The Rural Network Model would be based on a high level of collaboration between many different providers serving a rural area.  Health care providers in rural communities have a tradition of working together to provide for the community’s health care needs, as no single organization would have the resources or know-how to handle the services individually.  In theory, the PACE model could adapt so several different organizations could work together.

 Another model is the Rural-Urban Linkage Model based on partnerships between an urban-based PACE sponsor and rural health care providers in the area.  While these partnerships could take many forms, they have the potential to offer several benefits, including specialized services, sharing of administrative costs and financial risks.
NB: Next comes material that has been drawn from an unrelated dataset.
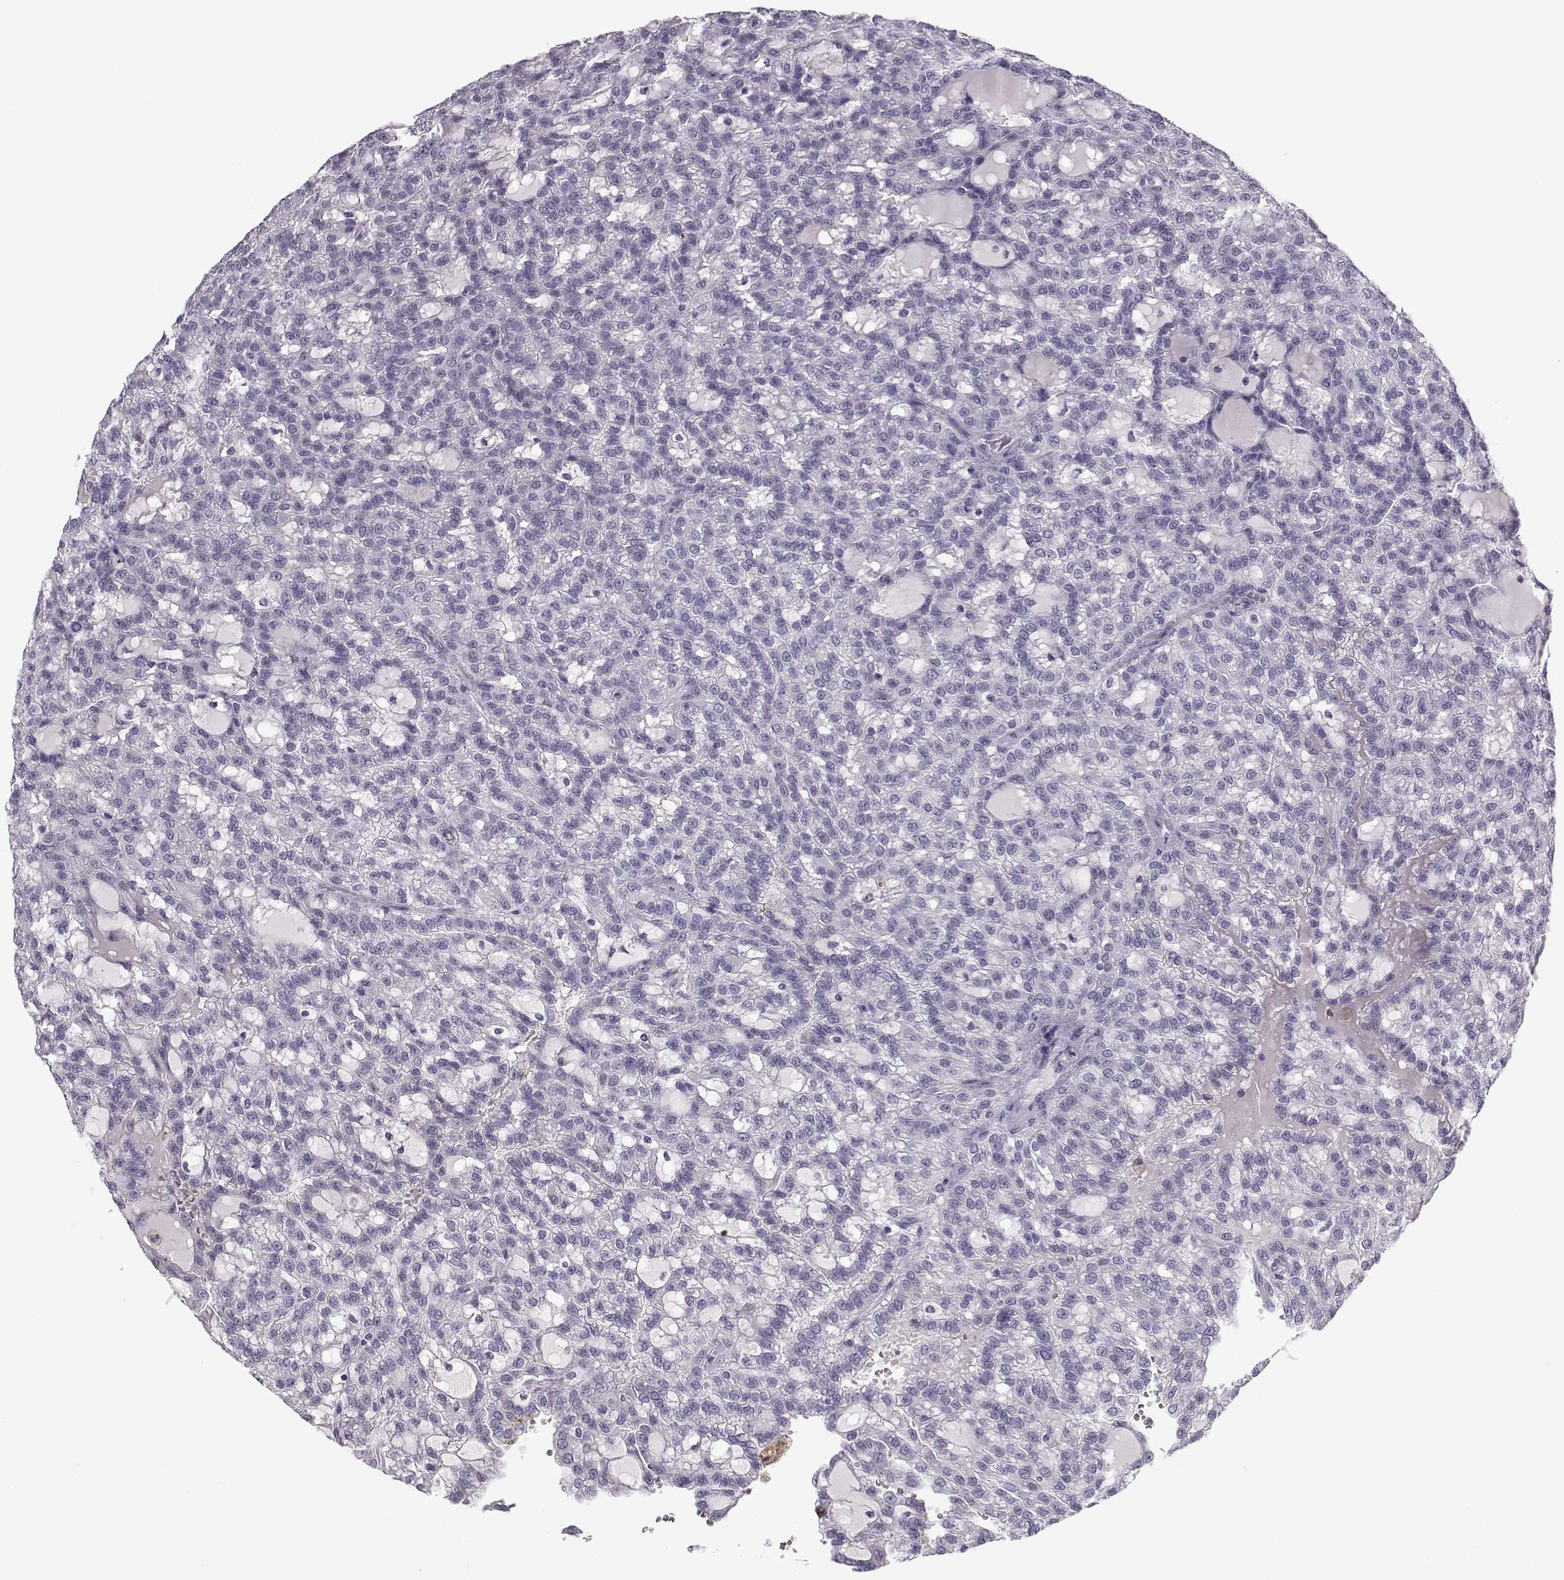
{"staining": {"intensity": "negative", "quantity": "none", "location": "none"}, "tissue": "renal cancer", "cell_type": "Tumor cells", "image_type": "cancer", "snomed": [{"axis": "morphology", "description": "Adenocarcinoma, NOS"}, {"axis": "topography", "description": "Kidney"}], "caption": "Tumor cells are negative for brown protein staining in renal cancer.", "gene": "CFAP77", "patient": {"sex": "male", "age": 63}}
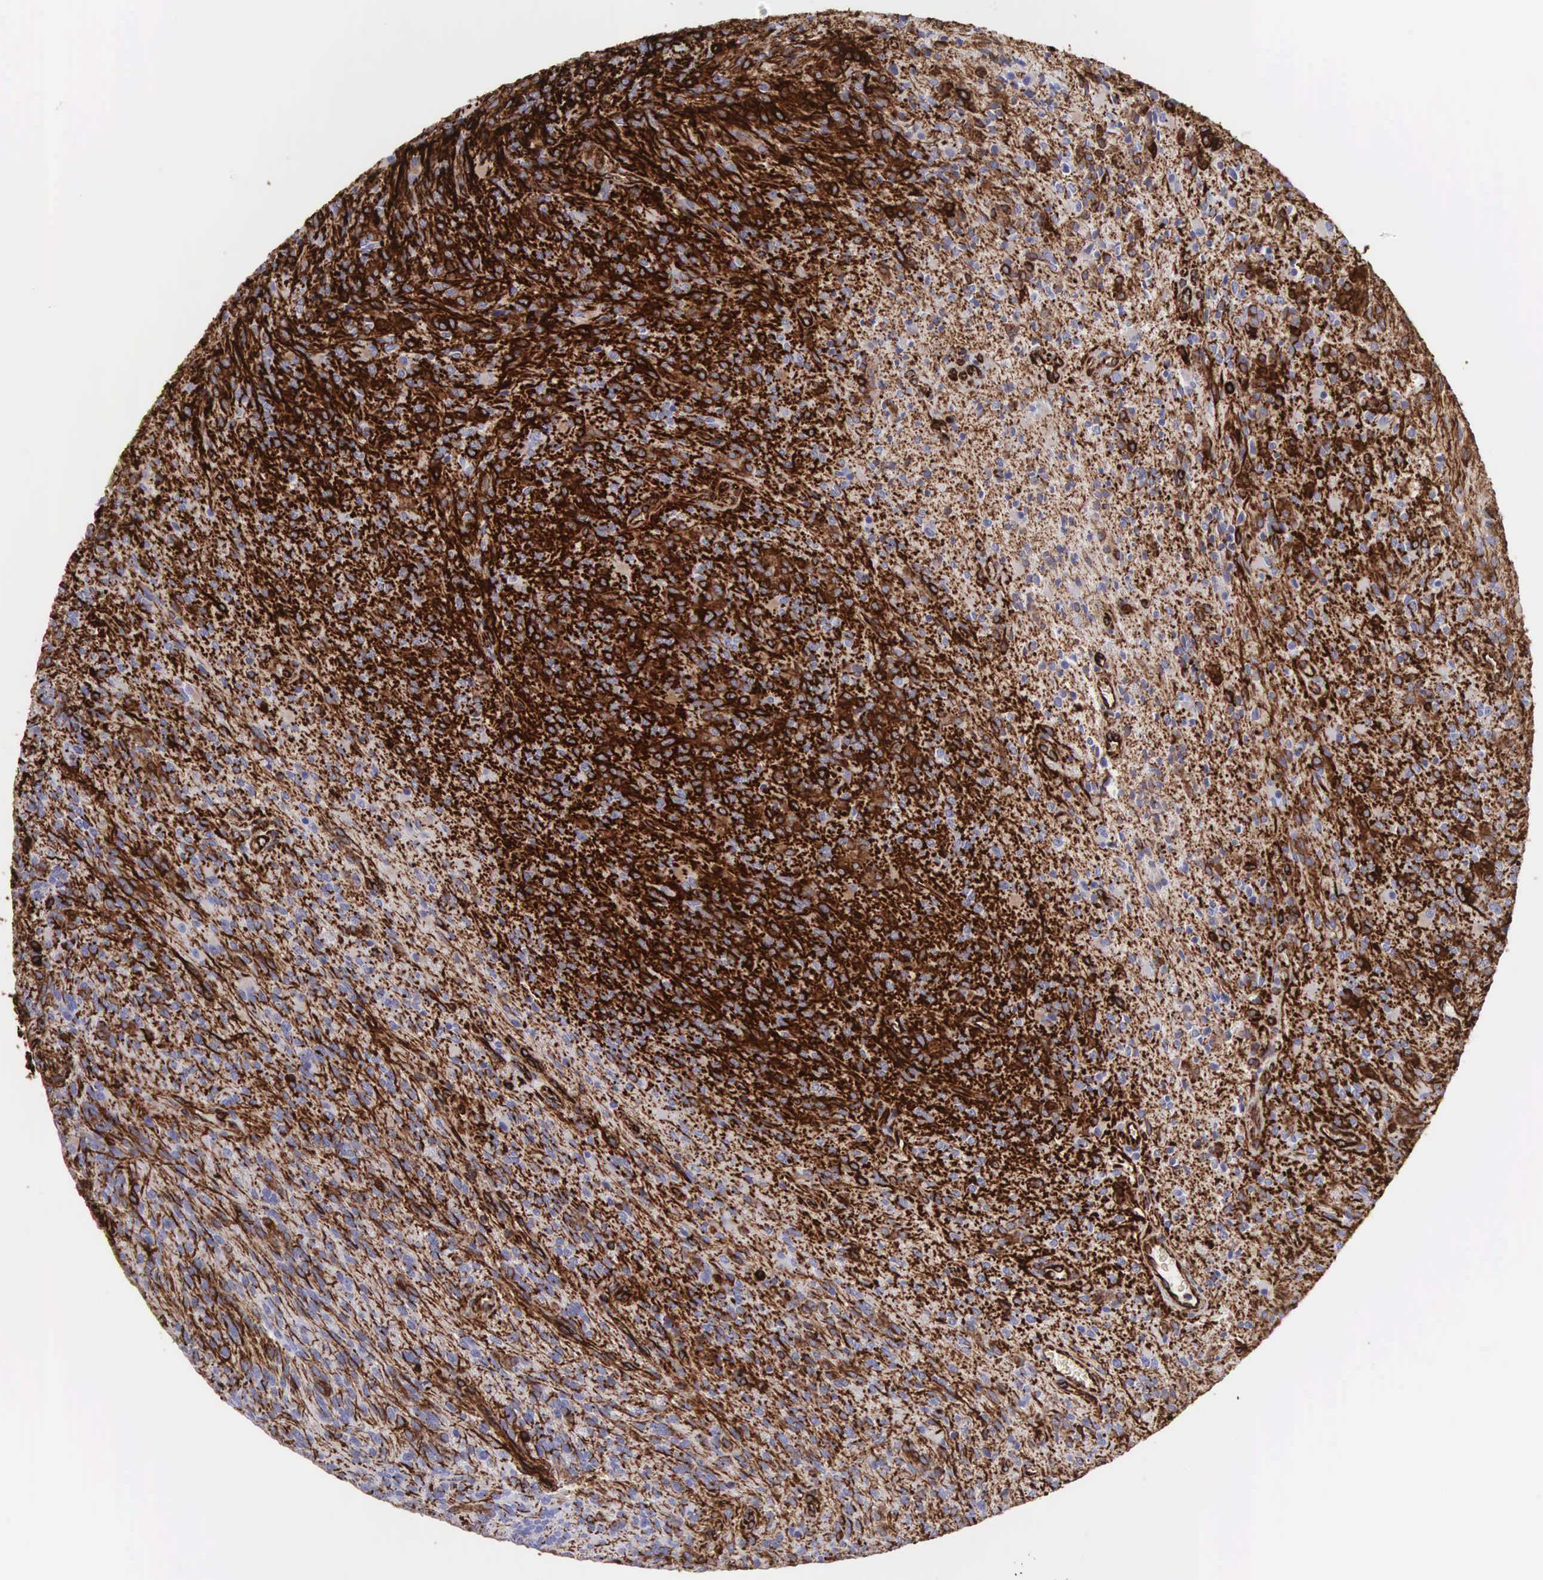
{"staining": {"intensity": "negative", "quantity": "none", "location": "none"}, "tissue": "glioma", "cell_type": "Tumor cells", "image_type": "cancer", "snomed": [{"axis": "morphology", "description": "Glioma, malignant, Low grade"}, {"axis": "topography", "description": "Brain"}], "caption": "Malignant glioma (low-grade) stained for a protein using immunohistochemistry (IHC) shows no staining tumor cells.", "gene": "VIM", "patient": {"sex": "female", "age": 15}}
As a next step, NPA and NRHA are working together to build support in the Bush administration and Congress for a rural PACE demonstration program.

The National PACE Association works to advance the efforts of Programs of All-inclusive Care for the Elderly (PACE) to support, maintain, safeguard and promote the provision of quality, comprehensive and cost-effective health care services for frail older adults.

The NRHA is a national nonprofit membership organization that provides leadership on rural health issues. The association’s mission is to improve the health of rural Americans and to provide leadership on rural health issues through advocacy, communications, education and research. The NRHA membership is made up of a diverse collection of individuals and organizations.